According to Schlossnagle, watching the spike happen gives you a better understanding how traffic patterns shift during a major event, for example a Web site being picked up by a large social media site like Digg.
“If I’m looking at that spike on my systems at thirty second granularity, I can tell you how fast that spike happened. If I use the RRD tool with Nagios and Cacti, I can only see that day at that level of granularity for about six hours.”
This tool can help IT managers plan for capacity during spike scenarios and compare to events in the past.
“Our primary goal was to make our lives easier. This tool replaces an enormous amount of headache at OmniTI,” Schlossnagle said. “Making it a successful open source tool makes it even easier. One of the short term goals it to have it adopted other places and get the tool deployed in large environments.”

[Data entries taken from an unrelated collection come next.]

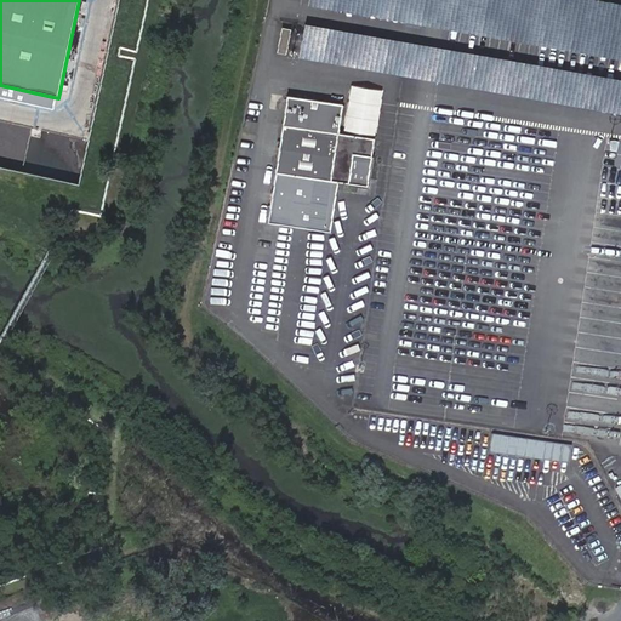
[(312,0),(312,4),(379,16),(380,9),(372,7),(372,0),(312,0)]
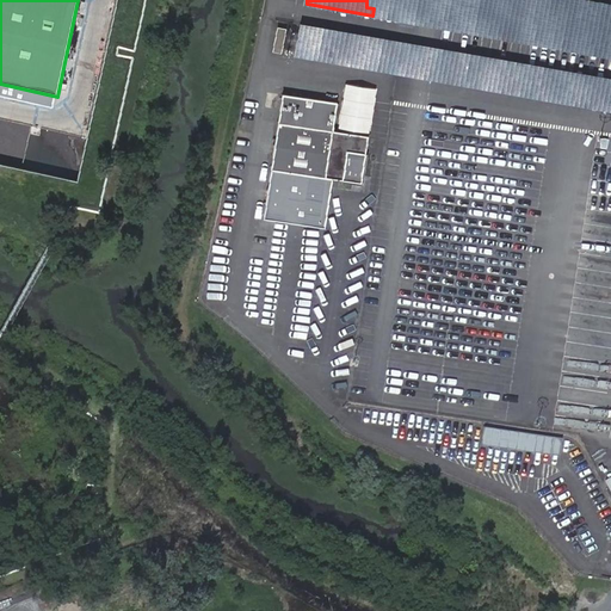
[(610,1),(600,0),(538,0),(545,10),(555,14),(563,17),(554,22),(548,32),(549,35),(532,44),(610,55),(610,38),(597,31),(610,23),(610,24),(610,1)]
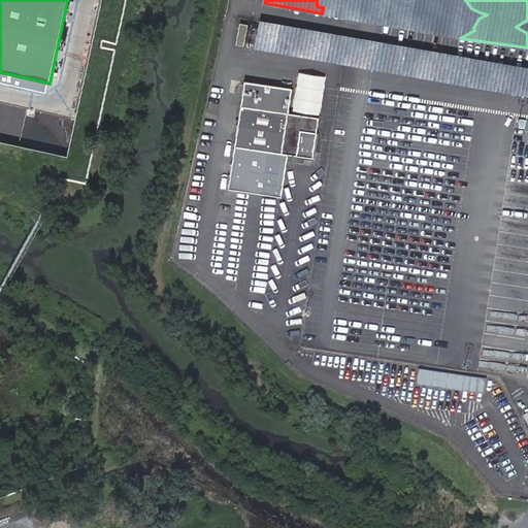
[(312,159),(319,119),(289,113),(292,89),(244,81),(235,146),(312,159)]
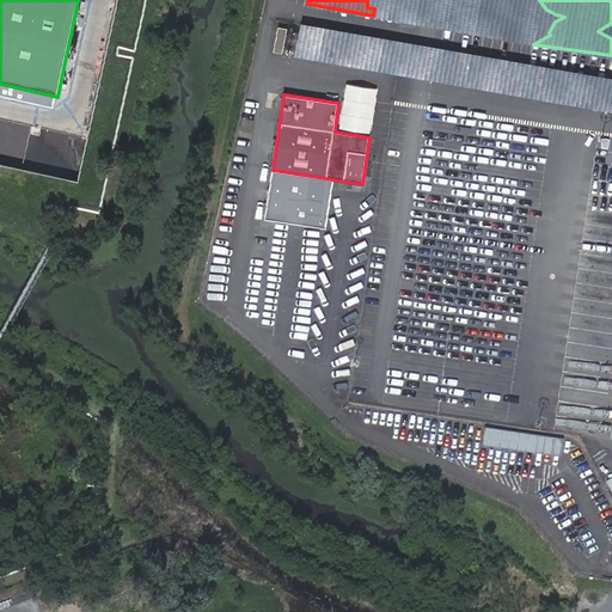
[(485,447),(562,453),(563,436),(487,429),(485,447)]
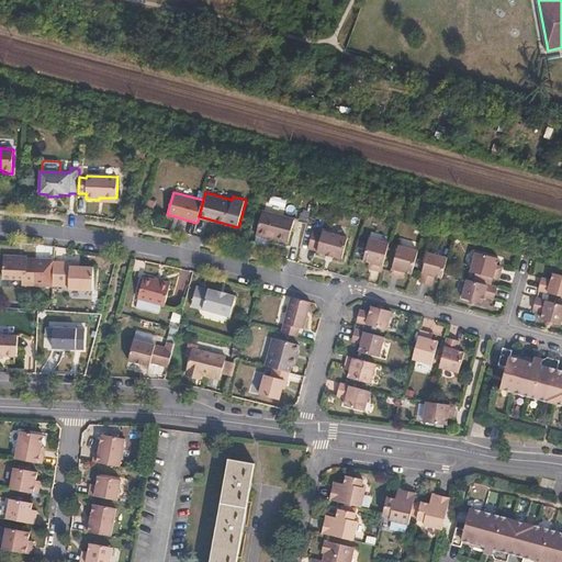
[(303,209),(301,218),(308,221),(312,211),(303,209)]
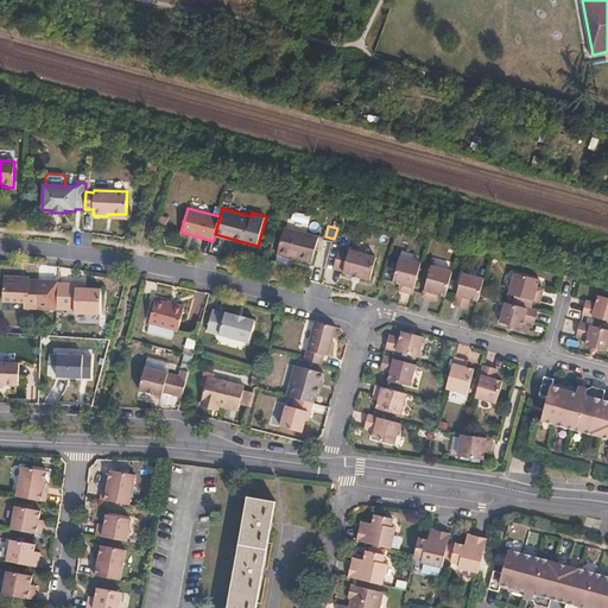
[(320,236),(285,227),(279,254),(290,257),(291,254),(314,261),(320,236)]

Today, OmniTI is slowly introducing Reconnoiter to its managed services clients. The company is currently monitoring tens of thousands of metrics across five data centers, approaching a terabyte of metric data.
OmniTI does not plan to develop a commercial version at this time, like Hyperic or Zenoss. “An open source approach with a strong community is better,” Schlossnagle said. “I don’t want to be in the tools business. If a company wants to give us money for support and indemnify them with IP rights, we won’t turn away that money.
“The key difference being the product we deliver, support and indemnify, would be the same product, not the one that has special neat features that paying customers get.”
You can give Reconnoiter a test run at labs.omniti.com.